■ **Input**:
|---|

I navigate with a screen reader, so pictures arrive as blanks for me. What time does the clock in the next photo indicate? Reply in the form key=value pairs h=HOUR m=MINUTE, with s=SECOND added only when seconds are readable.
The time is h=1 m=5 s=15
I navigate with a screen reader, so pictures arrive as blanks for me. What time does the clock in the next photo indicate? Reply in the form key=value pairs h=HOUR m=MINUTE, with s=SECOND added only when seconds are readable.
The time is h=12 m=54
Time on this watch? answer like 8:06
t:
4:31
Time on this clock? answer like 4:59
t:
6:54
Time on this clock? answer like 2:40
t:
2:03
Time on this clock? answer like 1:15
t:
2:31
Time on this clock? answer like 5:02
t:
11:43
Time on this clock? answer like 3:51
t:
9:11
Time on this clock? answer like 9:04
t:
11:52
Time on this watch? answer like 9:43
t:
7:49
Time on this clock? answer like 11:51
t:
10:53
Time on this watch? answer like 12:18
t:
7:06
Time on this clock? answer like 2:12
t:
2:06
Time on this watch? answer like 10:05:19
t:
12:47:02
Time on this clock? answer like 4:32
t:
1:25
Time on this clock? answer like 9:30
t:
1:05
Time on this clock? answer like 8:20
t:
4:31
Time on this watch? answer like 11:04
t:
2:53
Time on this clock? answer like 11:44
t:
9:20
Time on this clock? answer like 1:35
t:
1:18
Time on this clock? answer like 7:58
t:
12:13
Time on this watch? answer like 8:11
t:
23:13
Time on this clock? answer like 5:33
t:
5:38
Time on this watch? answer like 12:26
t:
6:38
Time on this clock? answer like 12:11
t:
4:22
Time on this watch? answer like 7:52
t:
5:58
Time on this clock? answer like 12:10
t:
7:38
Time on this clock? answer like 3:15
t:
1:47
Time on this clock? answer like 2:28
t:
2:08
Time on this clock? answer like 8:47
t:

|---|

■ **Problem**: Please turn all of the records above into a Markdown table with the columns Row and Text, one line per row with its number. Leave out blank lines.

■ **Exercise result**:
| Row | Text |
|---|---|
| 1 | I navigate with a screen reader, so pictures arrive as blanks for me. What time does the clock in the next photo indicate? Reply in the form key=value pairs h=HOUR m=MINUTE, with s=SECOND added only when seconds are readable. |
| 2 | The time is h=1 m=5 s=15 |
| 3 | I navigate with a screen reader, so pictures arrive as blanks for me. What time does the clock in the next photo indicate? Reply in the form key=value pairs h=HOUR m=MINUTE, with s=SECOND added only when seconds are readable. |
| 4 | The time is h=12 m=54 |
| 5 | Time on this watch? answer like 8:06 |
| 6 | t: |
| 7 | 4:31 |
| 8 | Time on this clock? answer like 4:59 |
| 9 | t: |
| 10 | 6:54 |
| 11 | Time on this clock? answer like 2:40 |
| 12 | t: |
| 13 | 2:03 |
| 14 | Time on this clock? answer like 1:15 |
| 15 | t: |
| 16 | 2:31 |
| 17 | Time on this clock? answer like 5:02 |
| 18 | t: |
| 19 | 11:43 |
| 20 | Time on this clock? answer like 3:51 |
| 21 | t: |
| 22 | 9:11 |
| 23 | Time on this clock? answer like 9:04 |
| 24 | t: |
| 25 | 11:52 |
| 26 | Time on this watch? answer like 9:43 |
| 27 | t: |
| 28 | 7:49 |
| 29 | Time on this clock? answer like 11:51 |
| 30 | t: |
| 31 | 10:53 |
| 32 | Time on this watch? answer like 12:18 |
| 33 | t: |
| 34 | 7:06 |
| 35 | Time on this clock? answer like 2:12 |
| 36 | t: |
| 37 | 2:06 |
| 38 | Time on this watch? answer like 10:05:19 |
| 39 | t: |
| 40 | 12:47:02 |
| 41 | Time on this clock? answer like 4:32 |
| 42 | t: |
| 43 | 1:25 |
| 44 | Time on this clock? answer like 9:30 |
| 45 | t: |
| 46 | 1:05 |
| 47 | Time on this clock? answer like 8:20 |
| 48 | t: |
| 49 | 4:31 |
| 50 | Time on this watch? answer like 11:04 |
| 51 | t: |
| 52 | 2:53 |
| 53 | Time on this clock? answer like 11:44 |
| 54 | t: |
| 55 | 9:20 |
| 56 | Time on this clock? answer like 1:35 |
| 57 | t: |
| 58 | 1:18 |
| 59 | Time on this clock? answer like 7:58 |
| 60 | t: |
| 61 | 12:13 |
| 62 | Time on this watch? answer like 8:11 |
| 63 | t: |
| 64 | 23:13 |
| 65 | Time on this clock? answer like 5:33 |
| 66 | t: |
| 67 | 5:38 |
| 68 | Time on this watch? answer like 12:26 |
| 69 | t: |
| 70 | 6:38 |
| 71 | Time on this clock? answer like 12:11 |
| 72 | t: |
| 73 | 4:22 |
| 74 | Time on this watch? answer like 7:52 |
| 75 | t: |
| 76 | 5:58 |
| 77 | Time on this clock? answer like 12:10 |
| 78 | t: |
| 79 | 7:38 |
| 80 | Time on this clock? answer like 3:15 |
| 81 | t: |
| 82 | 1:47 |
| 83 | Time on this clock? answer like 2:28 |
| 84 | t: |
| 85 | 2:08 |
| 86 | Time on this clock? answer like 8:47 |
| 87 | t: |